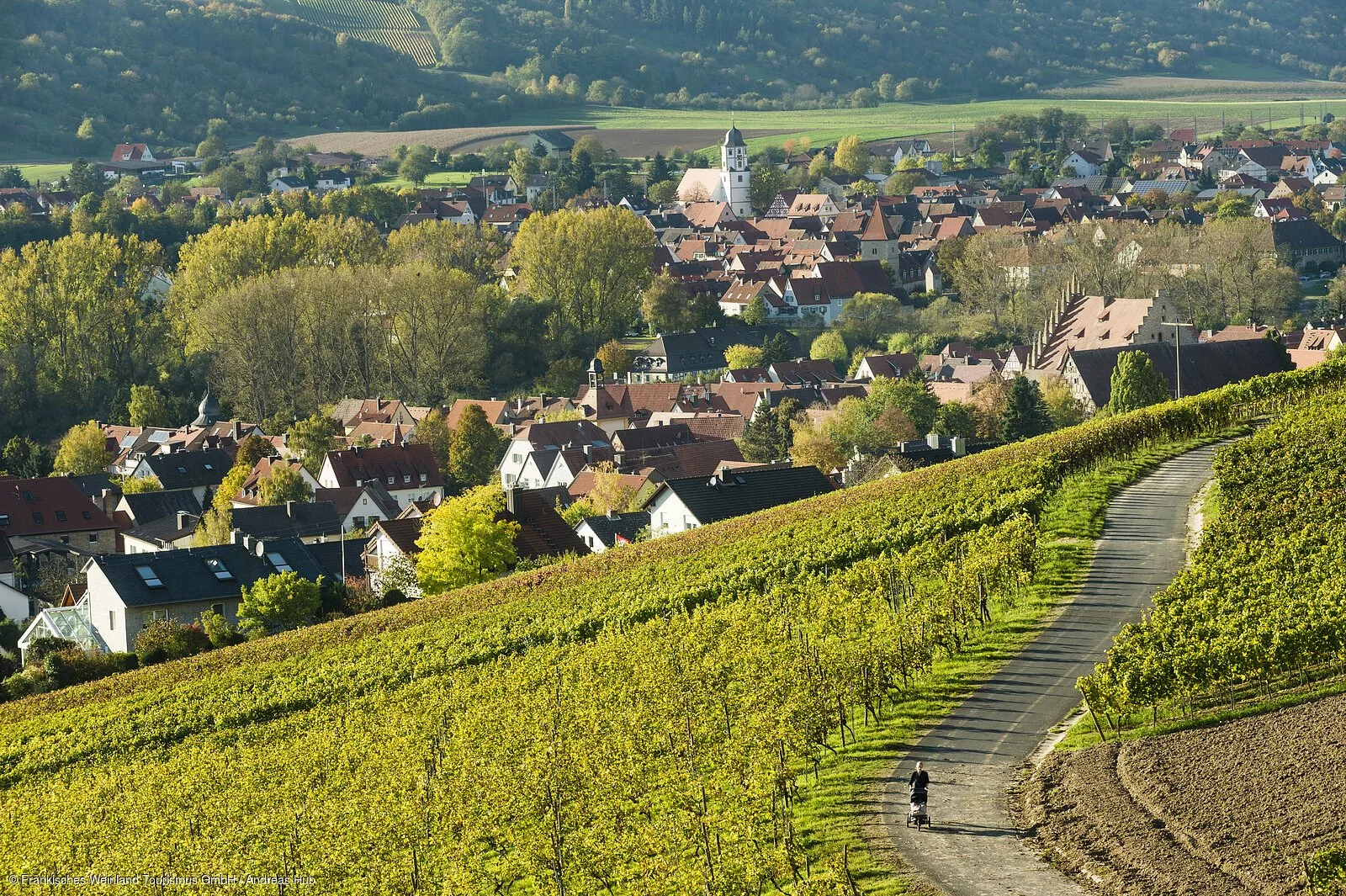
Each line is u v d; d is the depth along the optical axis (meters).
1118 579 113.81
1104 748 82.06
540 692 108.62
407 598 178.25
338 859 86.19
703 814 76.81
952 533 131.88
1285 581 97.19
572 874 79.19
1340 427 129.62
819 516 150.38
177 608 181.12
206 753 117.12
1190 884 65.88
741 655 103.62
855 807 80.50
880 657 95.62
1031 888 68.25
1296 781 73.00
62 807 109.12
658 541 159.12
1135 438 155.00
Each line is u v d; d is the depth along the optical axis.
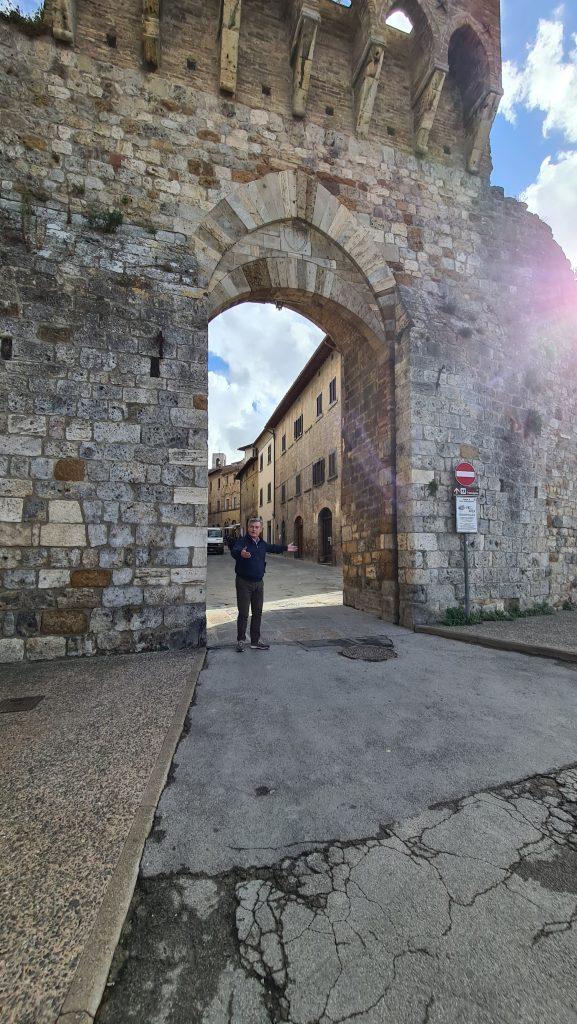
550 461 8.98
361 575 8.52
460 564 7.07
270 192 6.54
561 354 9.49
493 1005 1.31
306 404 23.84
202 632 5.57
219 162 6.32
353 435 9.02
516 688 4.04
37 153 5.55
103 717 3.36
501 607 7.46
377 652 5.32
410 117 7.80
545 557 8.30
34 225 5.42
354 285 7.32
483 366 7.80
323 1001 1.32
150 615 5.39
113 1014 1.28
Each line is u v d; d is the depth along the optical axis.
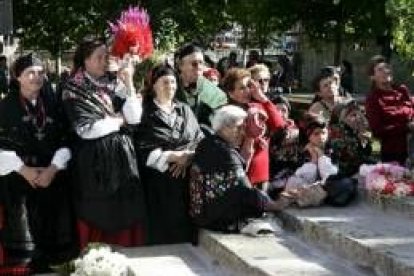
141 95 6.44
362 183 6.59
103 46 6.10
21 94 6.05
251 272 5.16
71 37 21.11
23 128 6.02
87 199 6.05
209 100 6.62
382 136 7.52
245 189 6.04
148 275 5.52
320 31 15.88
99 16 19.58
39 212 6.14
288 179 6.60
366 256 5.02
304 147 6.74
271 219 6.20
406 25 11.36
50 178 5.98
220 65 9.60
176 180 6.29
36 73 5.98
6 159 5.91
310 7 15.58
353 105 6.98
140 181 6.18
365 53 28.75
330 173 6.46
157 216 6.30
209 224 6.08
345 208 6.25
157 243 6.32
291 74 29.33
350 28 15.47
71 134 6.16
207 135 6.30
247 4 18.58
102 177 6.00
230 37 27.98
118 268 5.60
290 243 5.74
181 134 6.27
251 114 6.31
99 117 6.05
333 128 6.92
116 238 6.24
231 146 6.13
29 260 6.09
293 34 18.36
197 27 20.66
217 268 5.69
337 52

_ _ _

# PROBLEM DETAILS
Restate word for word the lines running from the first line of the material to the line containing "353 435 9.02", inclusive, and drop every picture.

# ANSWER AREA
Each line is u v d; d is the depth along the optical axis (meters).
1118 579 113.81
1104 748 82.06
540 692 108.62
407 598 178.25
338 859 86.19
703 814 76.81
952 533 131.88
1285 581 97.19
572 874 79.19
1340 427 129.62
819 516 150.38
177 608 181.12
206 753 117.12
1190 884 65.88
741 655 103.62
855 807 80.50
880 657 95.62
1031 888 68.25
1296 781 73.00
62 807 109.12
658 541 159.12
1135 438 155.00
Each line is u v d; d is the depth along the optical axis.
550 461 8.98
361 575 8.52
460 564 7.07
270 192 6.54
561 354 9.49
493 1005 1.31
306 404 23.84
202 632 5.57
219 162 6.32
353 435 9.02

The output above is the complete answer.